_Requests_
1. List every characteristic that Penal Code 422.55 PC names in the passage on hate speech law.
2. Answer these questions from the passage on hate speech law:
(a) According to the passage, what does the legal term hate speech generally refer to?
(b) Which Penal Code section makes it a stand-alone crime for a person to commit a hate crime?
(c) Which California Penal Code section is given for drunk in public laws?
3. Continue the passage on hate speech law from its last sentence.

_Selected passage_
-- -- --
Fake it till you make it – a take on fake users

If people want to make up their own definitions of Hate Speech that's up to them, but for the purpose of this discussion, it was mentioned as a legal term and as such it has nothing to to with someone being offended by pronoun or a meme of a black person. Nobody would be prosecuted for those as the term (in legal definition) generally refers to inciting violence due to actual hatred. That is of course open to interpretation but that interpretation must follow legal prosecutorial guidelines.
You don't seem to see where America is headed, state by state, and eventually federally, if the minority are louder and more intimidating to scare the majority.


Penal Code 422.55 PC is the California statute that defines a hate crime as a criminal act committed because of the victim’s actual or perceived:

  • disability,
  • gender,
  • nationality,
  • race or ethnicity,
  • religion,
  • sexual orientation, or
  • association with a person or group with one or more of these actual or perceived characteristics.
Penal Code 422.6 PC is the California law that makes it a stand-alone crime for a person to commit a hate crime.

Penal Code 422.7 PC is the law that imposes an additional penalty on an accused whenever:

  1. he/she is convicted of a misdemeanor, and
  2. that misdemeanor is also proven to be a hate crime.

Technically, with the hate speech law, you could be screaming loud vulgarities, which is a public nuisance (Public Nuisance Laws – Penal Code 372, 373a PC) or drunk and disorderly (Drunk in Public Laws – California Penal Code 647(f)), both of which are misdemeanor criminal act offenses. You could misgender someone (hate crime) while drunk (misdemeanor) and have 2 charges instead of 1.
-- -- --
_Excerpted data_
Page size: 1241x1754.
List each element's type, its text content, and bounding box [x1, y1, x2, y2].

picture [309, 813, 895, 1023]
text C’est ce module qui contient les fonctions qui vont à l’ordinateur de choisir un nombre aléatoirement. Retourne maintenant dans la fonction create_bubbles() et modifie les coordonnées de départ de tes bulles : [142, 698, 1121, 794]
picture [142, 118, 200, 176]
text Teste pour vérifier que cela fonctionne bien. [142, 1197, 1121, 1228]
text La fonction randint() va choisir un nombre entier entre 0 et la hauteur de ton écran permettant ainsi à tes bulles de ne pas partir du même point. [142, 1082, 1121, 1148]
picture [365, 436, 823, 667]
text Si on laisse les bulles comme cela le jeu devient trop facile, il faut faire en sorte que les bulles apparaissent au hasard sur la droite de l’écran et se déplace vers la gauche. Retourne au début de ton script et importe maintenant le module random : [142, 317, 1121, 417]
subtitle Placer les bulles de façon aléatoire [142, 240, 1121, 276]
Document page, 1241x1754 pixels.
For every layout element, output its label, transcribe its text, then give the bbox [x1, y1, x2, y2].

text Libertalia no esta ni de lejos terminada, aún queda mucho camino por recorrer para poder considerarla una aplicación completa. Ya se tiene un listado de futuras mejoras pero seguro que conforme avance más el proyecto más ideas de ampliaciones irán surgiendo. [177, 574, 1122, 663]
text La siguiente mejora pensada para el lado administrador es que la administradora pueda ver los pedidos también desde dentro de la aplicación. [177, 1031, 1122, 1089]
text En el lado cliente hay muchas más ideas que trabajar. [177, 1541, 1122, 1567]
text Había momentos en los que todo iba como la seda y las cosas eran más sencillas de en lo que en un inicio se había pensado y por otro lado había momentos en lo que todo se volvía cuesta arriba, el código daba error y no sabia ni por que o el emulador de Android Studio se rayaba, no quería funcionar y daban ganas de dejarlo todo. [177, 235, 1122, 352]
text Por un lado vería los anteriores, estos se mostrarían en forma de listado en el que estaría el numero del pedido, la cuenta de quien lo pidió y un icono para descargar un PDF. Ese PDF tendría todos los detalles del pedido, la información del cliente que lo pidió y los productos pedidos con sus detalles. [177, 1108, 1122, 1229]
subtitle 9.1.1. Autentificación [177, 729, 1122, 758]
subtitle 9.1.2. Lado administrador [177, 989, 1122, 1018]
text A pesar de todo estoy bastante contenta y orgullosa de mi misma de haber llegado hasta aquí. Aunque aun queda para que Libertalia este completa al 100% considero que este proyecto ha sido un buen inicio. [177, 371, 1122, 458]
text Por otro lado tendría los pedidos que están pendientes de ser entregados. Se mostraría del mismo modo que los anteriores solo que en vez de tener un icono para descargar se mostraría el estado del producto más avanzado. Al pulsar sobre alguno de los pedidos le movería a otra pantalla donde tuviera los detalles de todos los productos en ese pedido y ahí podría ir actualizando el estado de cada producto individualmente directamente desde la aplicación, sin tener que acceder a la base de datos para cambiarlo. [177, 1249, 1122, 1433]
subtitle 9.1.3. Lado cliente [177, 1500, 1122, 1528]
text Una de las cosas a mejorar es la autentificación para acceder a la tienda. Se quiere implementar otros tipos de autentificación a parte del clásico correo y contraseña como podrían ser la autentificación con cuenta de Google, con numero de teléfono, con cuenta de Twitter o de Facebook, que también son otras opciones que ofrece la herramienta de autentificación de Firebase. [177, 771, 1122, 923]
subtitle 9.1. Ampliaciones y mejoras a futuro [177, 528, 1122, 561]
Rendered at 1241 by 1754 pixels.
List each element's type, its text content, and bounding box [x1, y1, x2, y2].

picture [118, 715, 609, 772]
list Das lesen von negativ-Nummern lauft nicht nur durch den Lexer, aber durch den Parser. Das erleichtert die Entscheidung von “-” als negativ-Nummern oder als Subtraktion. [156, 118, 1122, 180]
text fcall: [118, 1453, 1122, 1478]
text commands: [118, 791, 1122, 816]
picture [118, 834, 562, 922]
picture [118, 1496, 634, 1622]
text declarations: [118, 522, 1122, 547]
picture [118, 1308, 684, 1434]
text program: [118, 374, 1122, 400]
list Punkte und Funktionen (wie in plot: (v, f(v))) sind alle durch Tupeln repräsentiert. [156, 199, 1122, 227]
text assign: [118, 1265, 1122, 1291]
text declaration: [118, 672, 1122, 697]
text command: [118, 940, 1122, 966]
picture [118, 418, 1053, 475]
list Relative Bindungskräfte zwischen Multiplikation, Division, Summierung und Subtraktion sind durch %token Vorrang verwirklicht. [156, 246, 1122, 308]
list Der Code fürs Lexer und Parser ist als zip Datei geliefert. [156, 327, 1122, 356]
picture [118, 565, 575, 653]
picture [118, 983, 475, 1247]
-- -- --
_Answers below_
1.
- Disability
- Gender
- Nationality
- Race or ethnicity
- Religion
- Sexual orientation
- Association with a person or group with one or more of these actual or perceived characteristics

2.
(a) Inciting violence due to actual hatred.
(b) Penal Code 422.6 PC.
(c) California Penal Code 647(f).

3.
Right now, I don't see it being enforced that way, but it doesn't mean it can't. They moved the goalpost so that it is possible, though.

The first step would be to probably socially cancel the person, because making them lose their job over a 5-second recording shown to their workplace is a lot worse than 2 misdemeanors and a fine, which they could get on top of it nonetheless.
 
Damages caused by speech (libel, slander, inciting riots or violence, etc.) are not protected by the 1st Amendment
Not 100% accurate. Back in the 80's Jerry Falwell filed a suit against Larry Flint and Hustler magazine claiming libel and damage to his reputation. It went to the Supreme Court and they ruled while what was printed and inferred was tasteless it didn't violate law and was protected by the 1ST amendment.

So libel and slander are protected as long as no one gets physically hurt.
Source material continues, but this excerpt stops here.